The Wyndham Championship now ordinarily brings an end to the regular PGA Tour season. That means those towards the top of the FedEx Cup rankings will be jostling for position ahead of the playoffs as those around the 125 mark are scrabbling for their tour cards for next season, though these will not be lost in 2020.
There is a certain irony about the PGA Tour season ending at a short track which rewards accuracy, course management and shot making. Many golf fans are upset at the way those skills have been replaced by sheer brawn. The number of shorter hitters who still have to secure their playing rights for next year illustrates the way the game has changed. They are at least afforded the chance for a strong finish by the nature of Sedgefield Country Club.

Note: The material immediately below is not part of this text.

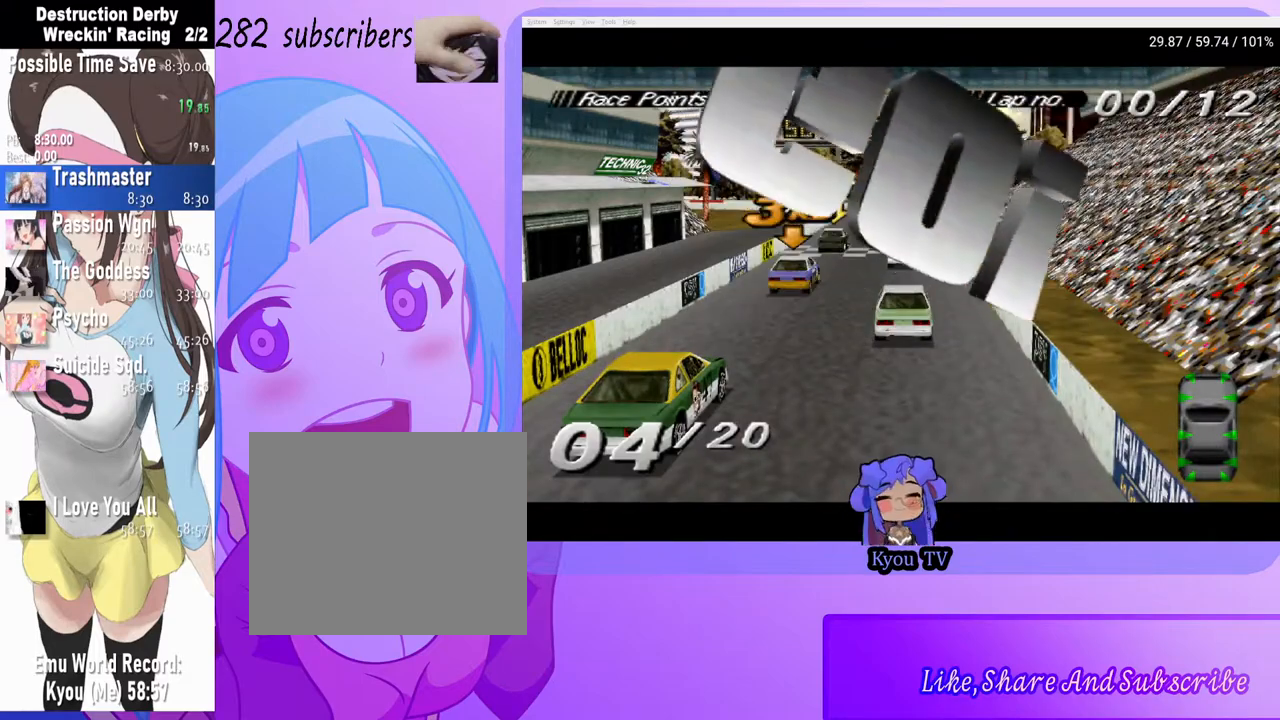
{"buttons": [], "events": []}
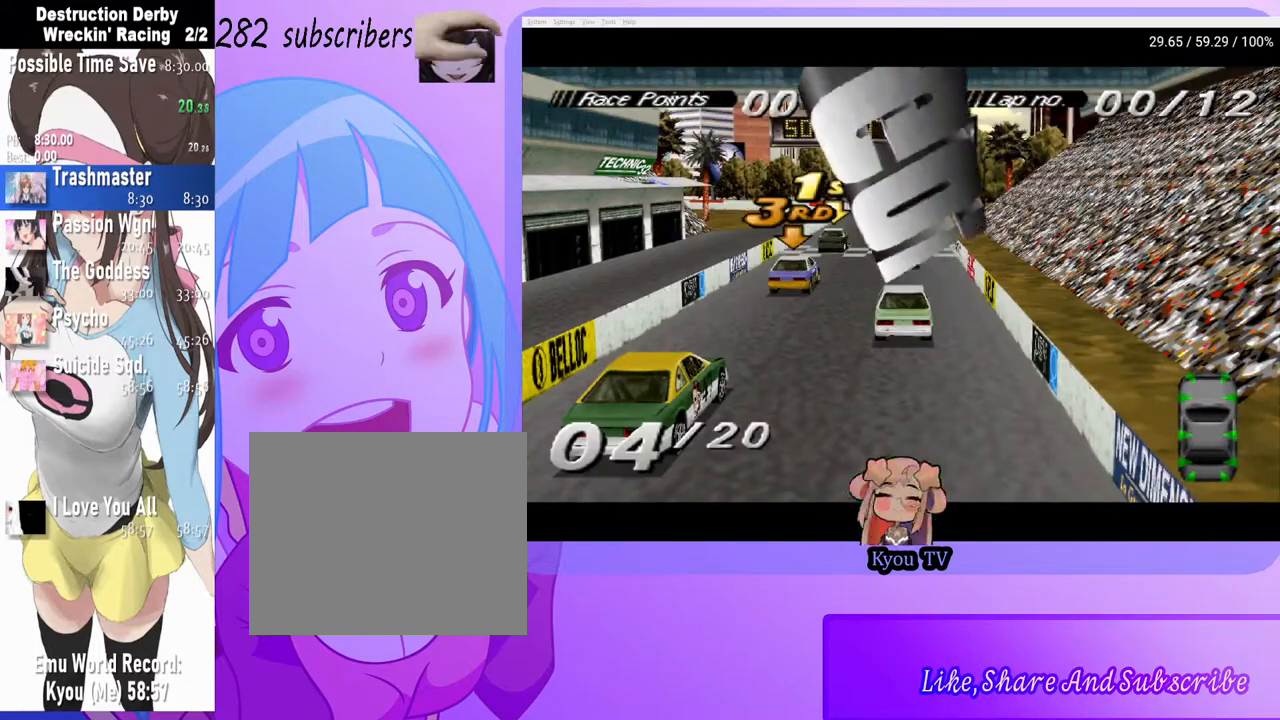
{"buttons": [], "events": []}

The design of Sedgefield and its big putting surfaces stop the course from being easily overpowered. It’s generally considered a second shot golf course but that is only true if those second shots are followed up by solid putting. Punters, therefore, should look for a player who will relentlessly hit fairways, rank well in terms of the proximity to the hole of their approach shots and putt consistently well.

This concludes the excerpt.